On 08/26/2014 07:51 AM, Tom Lane wrote: > My feeling about it at this point is that the apparent speed gain from > using offsets is illusory: in practically all real-world cases where there > are enough keys or array elements for it to matter, costs associated with > compression (or rather failure to compress) will dominate any savings we > get from offset-assisted lookups. I agree that the evidence for this > opinion is pretty thin ... but the evidence against it is nonexistent.

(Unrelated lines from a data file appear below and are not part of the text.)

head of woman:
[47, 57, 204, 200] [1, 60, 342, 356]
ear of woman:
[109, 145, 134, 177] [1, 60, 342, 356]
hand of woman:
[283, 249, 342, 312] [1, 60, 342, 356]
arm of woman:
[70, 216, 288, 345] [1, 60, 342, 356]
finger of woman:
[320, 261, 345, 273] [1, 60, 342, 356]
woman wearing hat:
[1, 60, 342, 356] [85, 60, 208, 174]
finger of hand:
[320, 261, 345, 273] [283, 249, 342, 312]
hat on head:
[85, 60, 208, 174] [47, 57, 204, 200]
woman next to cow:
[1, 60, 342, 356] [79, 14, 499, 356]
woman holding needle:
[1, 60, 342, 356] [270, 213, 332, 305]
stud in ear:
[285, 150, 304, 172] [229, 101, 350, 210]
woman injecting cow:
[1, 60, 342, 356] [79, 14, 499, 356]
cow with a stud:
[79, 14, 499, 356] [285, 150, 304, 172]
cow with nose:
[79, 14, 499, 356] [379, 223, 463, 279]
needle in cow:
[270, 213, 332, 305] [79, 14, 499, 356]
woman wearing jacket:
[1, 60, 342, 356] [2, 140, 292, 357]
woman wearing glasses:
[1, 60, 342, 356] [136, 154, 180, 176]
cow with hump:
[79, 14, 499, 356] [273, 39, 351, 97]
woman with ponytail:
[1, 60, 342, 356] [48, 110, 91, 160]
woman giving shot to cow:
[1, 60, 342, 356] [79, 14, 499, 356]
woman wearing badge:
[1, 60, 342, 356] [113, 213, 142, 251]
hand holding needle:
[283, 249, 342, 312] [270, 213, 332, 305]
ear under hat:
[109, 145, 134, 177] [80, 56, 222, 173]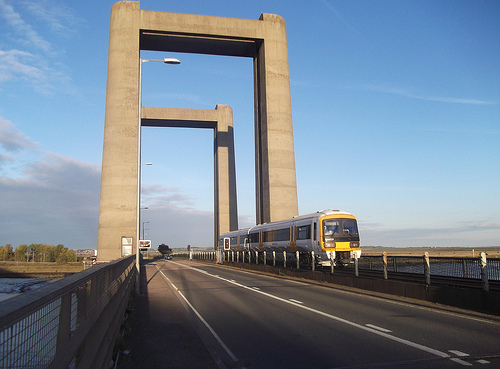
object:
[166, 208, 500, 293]
railroad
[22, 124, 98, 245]
cloud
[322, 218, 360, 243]
windshield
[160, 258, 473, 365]
line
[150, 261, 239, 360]
white line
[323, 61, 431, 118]
clouds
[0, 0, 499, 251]
sky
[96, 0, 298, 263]
arch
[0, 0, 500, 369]
bridge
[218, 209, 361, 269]
train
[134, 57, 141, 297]
pole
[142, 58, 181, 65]
light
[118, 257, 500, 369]
highway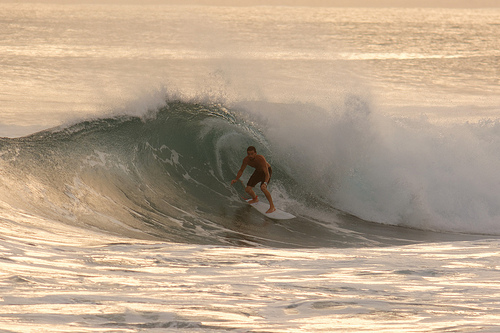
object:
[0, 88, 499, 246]
wave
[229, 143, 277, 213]
man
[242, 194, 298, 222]
board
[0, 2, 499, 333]
water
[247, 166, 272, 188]
shorts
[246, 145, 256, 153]
hair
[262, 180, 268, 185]
wristband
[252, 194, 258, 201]
rope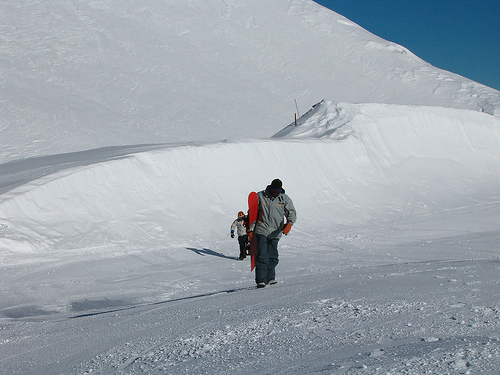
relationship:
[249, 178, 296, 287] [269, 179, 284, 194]
man wearing baseball cap on his head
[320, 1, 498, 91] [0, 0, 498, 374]
blues sky a clear snow day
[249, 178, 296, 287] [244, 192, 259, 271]
man has a red snowboard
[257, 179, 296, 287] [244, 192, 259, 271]
snowboarder carrying a red snowboard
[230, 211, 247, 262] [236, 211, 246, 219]
man wearing a yellow helmet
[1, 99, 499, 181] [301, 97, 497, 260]
ridge formed from snow build up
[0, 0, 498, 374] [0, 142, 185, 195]
sunlight angle creates shadows in the snow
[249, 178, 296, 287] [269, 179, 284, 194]
man has a black cap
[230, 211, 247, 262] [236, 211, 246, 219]
snowboarder has a ski cap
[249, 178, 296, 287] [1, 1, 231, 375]
snowboarder walking in snow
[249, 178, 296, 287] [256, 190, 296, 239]
man has a silver ski jacket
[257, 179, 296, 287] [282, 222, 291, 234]
snowboarder has red ski gloves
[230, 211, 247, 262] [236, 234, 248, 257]
snowboarder has black ski pants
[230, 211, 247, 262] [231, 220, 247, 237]
snowboarder has a white ski jacket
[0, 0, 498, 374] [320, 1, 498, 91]
sunny day and blue sky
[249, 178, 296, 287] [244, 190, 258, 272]
man carrying red snowboard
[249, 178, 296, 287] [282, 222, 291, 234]
man with red gloves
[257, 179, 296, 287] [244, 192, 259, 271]
man with a red snowboard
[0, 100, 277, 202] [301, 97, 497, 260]
slope formed from snow drifts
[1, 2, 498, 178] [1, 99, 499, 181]
snow formed from snow drifts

Well, I have shown one test case which shows where lengths is a net penalty. However, for that to be the case, you have to have the following conditions *all* be true:
* lots of top-level keys * short values * rows which are on the borderline for TOAST * table which fits in RAM
... so that's a "special case" and if it's sub-optimal, no bigee. Also, it's not like it's an order-of-magnitude slower.
Anyway, I called for feedback on by blog, and have gotten some:
It would be really interesting to see your results with column STORAGE EXTERNAL for that benchmark. I think it is important to separate out the slowdown due to decompression now being needed vs that inherent in the new format, we can always switch off compression on a per-column basis using STORAGE EXTERNAL.
My JSON data has smallish objects with a small number of keys, it barely compresses at all with the patch and shows similar results to Arthur's data. Across ~500K rows I get:
encoded=# select count(properties->>'submitted_by') from compressed; count -------- 431948 (1 row)
Time: 250.512 ms
encoded=# select count(properties->>'submitted_by') from uncompressed; count -------- 431948 (1 row)